A priest cries during a mass funeral at the Holy Trinity Cathedral in...

A priest cries during a mass funeral at the Holy Trinity Cathedral in Addis Ababa, attended by thousands. Family members of the 157 victims received small bags of earth from the crash site as identification of remains will be a long process. Credit: AP/Mulugeta Ayene

ADDIS ABABA, Ethiopia — Preliminary data retrieved from the flight data recorder of the Ethiopian Airlines plane that crashed  show "a clear similarity" with an earlier disaster in Indonesia, Ethiopia's transport minister said Sunday.

Dagmawit Moges told reporters that the Ethiopian government intends to release detailed findings within one month.

"The black box has been found in a good condition that enabled us to extract almost all the data inside," she told reporters Sunday evening.

Officials say 157 people from 35 different countries were killed when the Nairobi-bound Ethiopian plane crashed, shortly after takeoff.  Many countries, including the United States, then grounded the Boeing 737 Max 8 as it had also been used in the Lion Air crash in October in Indonesia.

Suspicions emerged that faulty sensors and software may have contributed to the two crashes in less than six months.

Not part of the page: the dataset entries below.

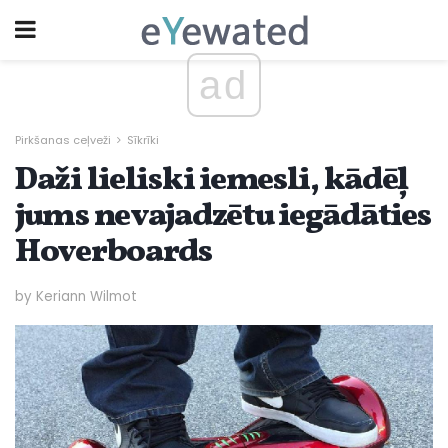
ad
Pirkšanas ceļveži
Sīkrīki
Daži lieliski iemesli, kādēļ
jums nevajadzētu iegādāties
Hoverboards
by Keriann Wilmot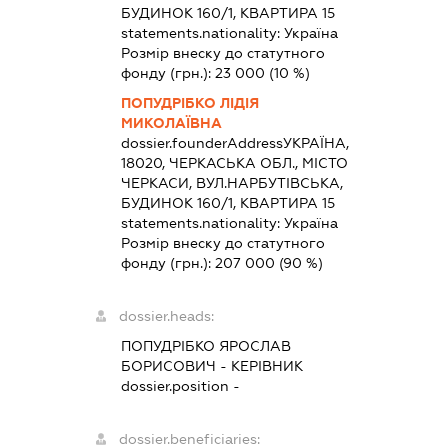
БУДИНОК 160/1, КВАРТИРА 15
statements.nationality:
Україна
Розмір внеску до статутного
фонду (грн.):
23 000
(10 %)
ПОПУДРІБКО ЛІДІЯ
МИКОЛАЇВНА
dossier.founderAddress
УКРАЇНА,
18020, ЧЕРКАСЬКА ОБЛ., МІСТО
ЧЕРКАСИ, ВУЛ.НАРБУТІВСЬКА,
БУДИНОК 160/1, КВАРТИРА 15
statements.nationality:
Україна
Розмір внеску до статутного
фонду (грн.):
207 000
(90 %)
dossier.heads:
ПОПУДРІБКО ЯРОСЛАВ
БОРИСОВИЧ
-
КЕРІВНИК
dossier.position -
dossier.beneficiaries:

The U.S. Federal Aviation Administration already has said satellite-based tracking data showed that the movements of Ethiopian Airlines Flight 302 were similar to those of Lion Air Flight 610, which crashed in October, killing 189 people.

The planes in both crashes flew with erratic altitude changes that could indicate the pilots had struggled to control the aircraft. Shortly after takeoff, both crews tried to return to the airports, but crashed.

Earlier Sunday, thousands in the capital of Addis Ababa mourned the Ethiopian victims in the crash, accompanying 17 empty  coffins draped in the national flag through the streets. Some victims' relatives fainted and fell to the ground.

The service came one day after officials began delivering bags of earth to family members of the 157 victims instead of the remains of their loved ones because the identification process is expected to take such a long time.

Family members confirmed they were given a 1-kilogram (2.2-pound) sack of scorched earth taken from the crash site. Many relatives already have gathered at the rural, dusty crash site outside the capital.

Elias Bilew said he had worked with one of the victims, Sintayehu Shafi, for eight years.

"He was such a good person," Bilew said. "He doesn't deserve this. He was the pillar for his whole family."